Отсюда не следует, что люди не могут придумать религиозные понятия, не руководствуясь этими правилами. Отсюда следует только то, что минимально контринтуитивные понятия являются когнитивно оптимальными, а значит, при прочих равных условиях, с большей вероятностью будут успешно распространяться. Таким образом теория минимально контринтуитивных религиозных понятий объясняет повторение определённых видов религиозных понятий во всех религиозных традициях результатом отбора. Религиозные традиции таковы, каковы они есть, потому, что процесс распространения эффективно отсеивает или трансформирует не являющиеся когнитивно оптимальными понятия[10].

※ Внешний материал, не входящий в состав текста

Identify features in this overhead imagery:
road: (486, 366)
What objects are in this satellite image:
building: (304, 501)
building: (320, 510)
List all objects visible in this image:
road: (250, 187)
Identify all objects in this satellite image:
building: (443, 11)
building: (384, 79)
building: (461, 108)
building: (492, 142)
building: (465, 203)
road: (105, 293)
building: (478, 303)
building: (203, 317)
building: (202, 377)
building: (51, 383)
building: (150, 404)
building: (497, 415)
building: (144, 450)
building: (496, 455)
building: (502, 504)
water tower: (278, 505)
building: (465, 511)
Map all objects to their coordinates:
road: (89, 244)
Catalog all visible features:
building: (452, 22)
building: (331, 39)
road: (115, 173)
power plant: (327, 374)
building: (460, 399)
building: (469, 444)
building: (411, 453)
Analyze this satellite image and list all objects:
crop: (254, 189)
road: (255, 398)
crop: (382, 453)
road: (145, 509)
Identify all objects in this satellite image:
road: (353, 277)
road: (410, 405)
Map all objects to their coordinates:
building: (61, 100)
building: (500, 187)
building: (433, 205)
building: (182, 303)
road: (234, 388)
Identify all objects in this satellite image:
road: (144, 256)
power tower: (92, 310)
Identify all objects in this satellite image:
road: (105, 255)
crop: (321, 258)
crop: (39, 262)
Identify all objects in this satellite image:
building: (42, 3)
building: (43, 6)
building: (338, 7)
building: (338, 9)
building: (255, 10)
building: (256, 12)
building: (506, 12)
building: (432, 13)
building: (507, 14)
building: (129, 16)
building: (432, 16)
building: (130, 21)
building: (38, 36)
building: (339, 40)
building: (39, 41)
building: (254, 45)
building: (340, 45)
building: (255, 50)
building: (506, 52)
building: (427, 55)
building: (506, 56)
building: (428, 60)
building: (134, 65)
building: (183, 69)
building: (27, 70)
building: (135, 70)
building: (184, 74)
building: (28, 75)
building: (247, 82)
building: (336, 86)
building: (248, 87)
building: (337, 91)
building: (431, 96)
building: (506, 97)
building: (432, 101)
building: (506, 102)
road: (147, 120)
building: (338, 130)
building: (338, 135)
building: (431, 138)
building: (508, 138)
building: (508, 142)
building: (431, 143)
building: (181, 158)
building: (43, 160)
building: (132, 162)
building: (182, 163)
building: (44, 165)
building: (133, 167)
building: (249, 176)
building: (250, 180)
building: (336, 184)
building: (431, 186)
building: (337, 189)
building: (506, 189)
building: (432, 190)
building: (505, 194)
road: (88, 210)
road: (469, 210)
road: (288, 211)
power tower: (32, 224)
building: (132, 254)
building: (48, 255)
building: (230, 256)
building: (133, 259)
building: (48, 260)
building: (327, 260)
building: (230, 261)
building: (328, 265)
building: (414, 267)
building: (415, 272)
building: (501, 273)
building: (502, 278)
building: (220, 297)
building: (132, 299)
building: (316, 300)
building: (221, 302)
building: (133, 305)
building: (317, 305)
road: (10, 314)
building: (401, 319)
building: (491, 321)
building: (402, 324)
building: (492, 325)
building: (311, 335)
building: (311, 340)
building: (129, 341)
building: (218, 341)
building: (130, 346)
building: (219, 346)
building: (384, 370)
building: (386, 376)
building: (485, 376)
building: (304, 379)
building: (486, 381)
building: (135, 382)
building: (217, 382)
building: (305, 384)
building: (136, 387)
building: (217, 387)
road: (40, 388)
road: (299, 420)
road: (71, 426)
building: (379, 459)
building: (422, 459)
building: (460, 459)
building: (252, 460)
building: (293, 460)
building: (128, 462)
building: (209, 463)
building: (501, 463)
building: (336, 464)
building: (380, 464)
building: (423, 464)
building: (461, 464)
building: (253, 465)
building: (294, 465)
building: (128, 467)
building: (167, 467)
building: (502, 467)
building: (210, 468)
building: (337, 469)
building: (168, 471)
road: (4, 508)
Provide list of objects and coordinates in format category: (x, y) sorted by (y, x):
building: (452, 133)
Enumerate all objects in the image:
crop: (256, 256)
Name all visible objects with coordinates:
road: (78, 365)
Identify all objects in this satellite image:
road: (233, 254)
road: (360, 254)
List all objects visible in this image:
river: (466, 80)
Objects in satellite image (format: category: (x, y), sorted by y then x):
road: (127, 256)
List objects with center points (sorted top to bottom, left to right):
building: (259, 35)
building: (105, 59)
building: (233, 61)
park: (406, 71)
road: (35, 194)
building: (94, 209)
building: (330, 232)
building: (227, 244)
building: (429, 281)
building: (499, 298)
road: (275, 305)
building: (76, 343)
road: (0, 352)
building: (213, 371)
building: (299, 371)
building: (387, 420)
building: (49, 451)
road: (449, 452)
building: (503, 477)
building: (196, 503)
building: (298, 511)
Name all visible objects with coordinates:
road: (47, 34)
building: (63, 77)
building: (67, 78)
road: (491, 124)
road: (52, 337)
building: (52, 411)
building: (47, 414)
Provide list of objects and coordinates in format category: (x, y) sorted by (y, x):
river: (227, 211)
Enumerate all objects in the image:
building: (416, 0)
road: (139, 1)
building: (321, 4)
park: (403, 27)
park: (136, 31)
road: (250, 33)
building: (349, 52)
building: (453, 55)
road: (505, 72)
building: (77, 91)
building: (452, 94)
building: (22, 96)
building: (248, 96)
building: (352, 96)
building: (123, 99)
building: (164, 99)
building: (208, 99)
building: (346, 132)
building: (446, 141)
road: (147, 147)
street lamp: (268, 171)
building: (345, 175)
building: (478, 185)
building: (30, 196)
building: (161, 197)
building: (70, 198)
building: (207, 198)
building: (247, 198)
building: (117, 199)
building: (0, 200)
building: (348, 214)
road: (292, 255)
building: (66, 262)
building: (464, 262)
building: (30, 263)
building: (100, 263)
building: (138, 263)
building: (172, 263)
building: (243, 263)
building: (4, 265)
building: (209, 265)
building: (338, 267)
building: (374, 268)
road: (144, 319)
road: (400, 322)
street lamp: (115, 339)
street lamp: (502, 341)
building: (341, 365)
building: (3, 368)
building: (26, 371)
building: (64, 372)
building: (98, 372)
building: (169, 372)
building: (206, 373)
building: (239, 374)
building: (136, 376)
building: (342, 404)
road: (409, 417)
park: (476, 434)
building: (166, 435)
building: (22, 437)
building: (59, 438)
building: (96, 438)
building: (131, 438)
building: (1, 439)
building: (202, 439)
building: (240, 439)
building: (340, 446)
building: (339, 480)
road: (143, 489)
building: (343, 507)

Если религиозные понятия характеризуются именно минимальной контринтуитивностью, то что отличает их от понятий вроде Микки Мауса? Микки Маус сочетает в себе интуитивные элементы с привлекающими внимание нарушениями или переносами, но даже самый невнимательный наблюдатель заметит, что Микки Маус — не религиозный агент. Почему это так? Одна из гипотез ищет ответ в той роли, которую играют агенты [agents]. Людям, как убедительно показывают документальные источники, свойственно искать агентов в окружающем их мире, будь то лица в облаках или следы на песке. Но не все агенты одинаково значимы. Зачастую мы представляем агентов, которые либо являются антропоморфными, либо обладают похожим на человеческое сознанием. Даже если боги, духи или предки не обязаны выглядеть как мы, они всегда мыслят как мы. Это важно, поскольку из-за социальной природы Homo sapiens репрезентации другого человеческого сознания влекут за собой множество возможных умозаключений. Существенной составляющей подобного социального познания являются механизмы так называемой «теории сознания» [“theory of mind”[11]], благодаря которым мы воспринимаем других людей как «зеркальное отражение» нас самих: как агентов, обладающих (ограниченной) способностью воспринимать окружающий мир, основываясь на которой они образуют (потенциально некорректные) представления, мотивирующие их действия. Мы постоянно ищем информацию, которая позволит нам понять, что другие люди воспринимают, знают и представляют, поскольку она поможет нам понять и предсказать их поведение.